━━ Supplied passage ━━

A Bunch of Drunks Must Have Edited Wikipedia
I am still trying to contain my disbelief that Paul Krugman has doubled down on his claim that Casey Mulligan must have gotten his views about New Keynesianism at a bar. Specifically, Noah Smith pointed out (and I paraphrase), “Gosh, well, I hate to disagree with the mighty Krugman here, but you know there are a whole class of New Keynesian models that focus on sticky prices… So maybe that’s what Casey Mulligan had in mind?”
But nope, Krugman will have none of it. Don’t show any sympathy for those Chicago School morons–they hate us for our predictions. You need to be tough with these guys. No mercy! They only respect strength.
Anyway, when I was looking into something unrelated, I came across the Wikipedia entry on “New Keynesian economics.” Apparently a bunch of drunks from Chicago got a hold of it and changed everything, because look at how it reads:
New Keynesian economics is a school of contemporary macroeconomics that strives to provide microeconomic foundations for Keynesian economics. It developed partly as a response to criticisms of Keynesian macroeconomics by adherents of New Classical macroeconomics.
Two main assumptions define the New Keynesian approach to macroeconomics. Like the New Classical approach, New Keynesian macroeconomic analysis usually assumes that households and firms have rational expectations. But the two schools differ in that New Keynesian analysis usually assumes a variety of market failures. In particular, New Keynesians assume prices and wages are “sticky”, which means they do not adjust instantaneously to changes in economic conditions.

━━━

(Activity 1): Translate this sentence from the New Keynesian economics post into Spanish: "Two main assumptions define the New Keynesian approach to macroeconomics."

━━ Material shown ━━

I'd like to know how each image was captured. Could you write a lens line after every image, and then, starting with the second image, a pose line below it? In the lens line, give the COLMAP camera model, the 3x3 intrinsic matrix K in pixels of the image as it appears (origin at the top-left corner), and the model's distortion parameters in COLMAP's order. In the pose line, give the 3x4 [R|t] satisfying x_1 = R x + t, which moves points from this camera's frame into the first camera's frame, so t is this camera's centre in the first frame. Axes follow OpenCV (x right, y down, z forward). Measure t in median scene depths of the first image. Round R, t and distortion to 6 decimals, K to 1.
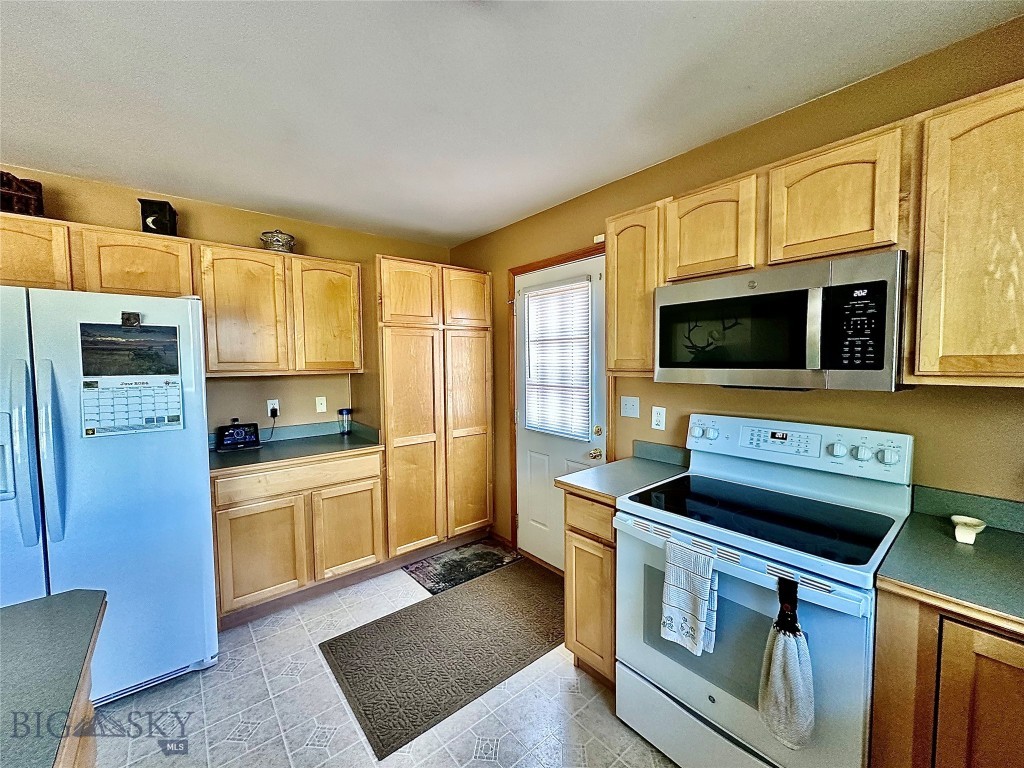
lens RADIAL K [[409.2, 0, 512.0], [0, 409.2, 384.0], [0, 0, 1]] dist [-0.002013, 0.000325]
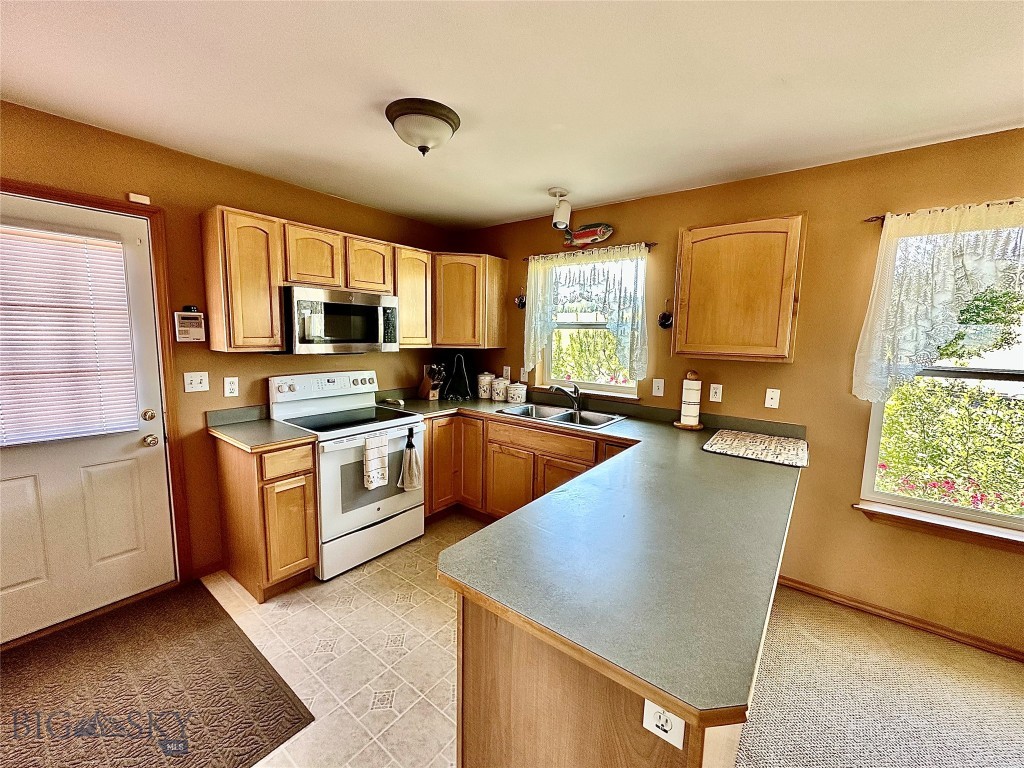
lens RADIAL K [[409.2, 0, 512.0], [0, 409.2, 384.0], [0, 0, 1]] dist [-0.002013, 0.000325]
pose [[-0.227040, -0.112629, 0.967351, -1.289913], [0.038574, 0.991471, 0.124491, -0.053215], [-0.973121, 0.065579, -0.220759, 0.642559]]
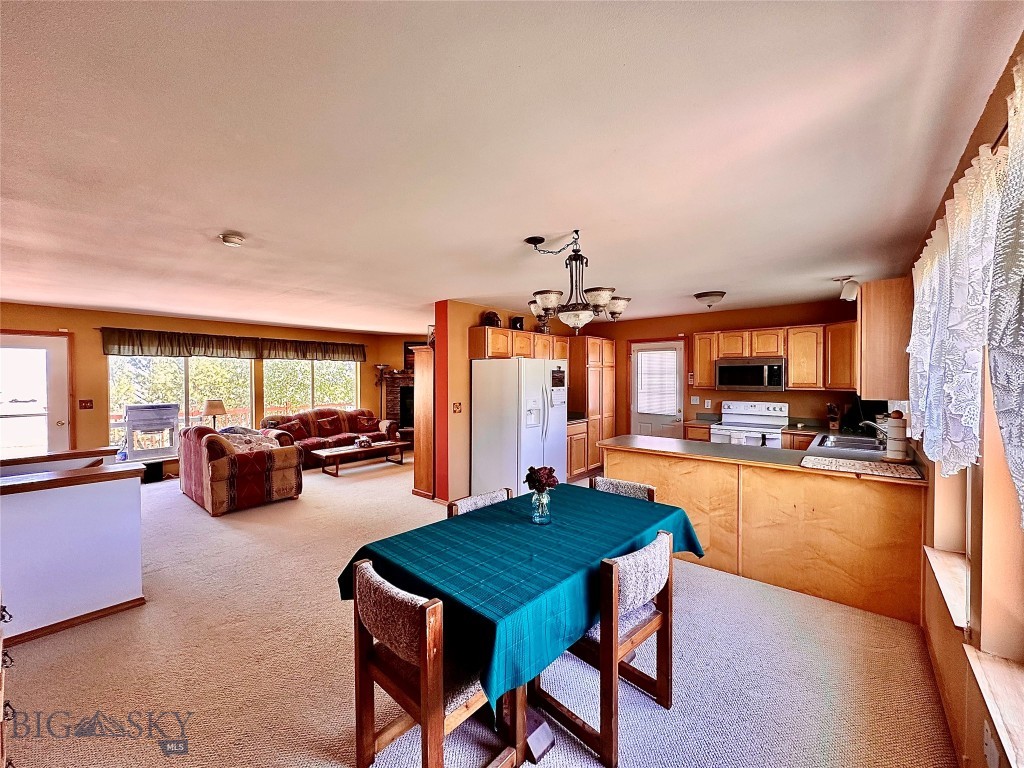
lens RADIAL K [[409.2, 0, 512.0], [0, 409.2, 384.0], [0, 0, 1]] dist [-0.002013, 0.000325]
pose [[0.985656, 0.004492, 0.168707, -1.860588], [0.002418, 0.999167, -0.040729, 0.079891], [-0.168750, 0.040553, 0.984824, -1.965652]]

━━━

(Activity 2): Rewrite the camera-pose entries above, swapping "lens line" for "camera line" and changing nothing else. Omit the pictures.

(Exercise answer 1): Dos supuestos principales definen el enfoque neokeynesiano de la macroeconomía.

(Exercise answer 2):
I'd like to know how each image was captured. Could you write a camera line after every image, and then, starting with the second image, a pose line below it? In the camera line, give the COLMAP camera model, the 3x3 intrinsic matrix K in pixels of the image as it appears (origin at the top-left corner), and the model's distortion parameters in COLMAP's order. In the pose line, give the 3x4 [R|t] satisfying x_1 = R x + t, which moves points from this camera's frame into the first camera's frame, so t is this camera's centre in the first frame. Axes follow OpenCV (x right, y down, z forward). Measure t in median scene depths of the first image. Round R, t and distortion to 6 decimals, K to 1.
lens RADIAL K [[409.2, 0, 512.0], [0, 409.2, 384.0], [0, 0, 1]] dist [-0.002013, 0.000325]
lens RADIAL K [[409.2, 0, 512.0], [0, 409.2, 384.0], [0, 0, 1]] dist [-0.002013, 0.000325]
pose [[-0.227040, -0.112629, 0.967351, -1.289913], [0.038574, 0.991471, 0.124491, -0.053215], [-0.973121, 0.065579, -0.220759, 0.642559]]
lens RADIAL K [[409.2, 0, 512.0], [0, 409.2, 384.0], [0, 0, 1]] dist [-0.002013, 0.000325]
pose [[0.985656, 0.004492, 0.168707, -1.860588], [0.002418, 0.999167, -0.040729, 0.079891], [-0.168750, 0.040553, 0.984824, -1.965652]]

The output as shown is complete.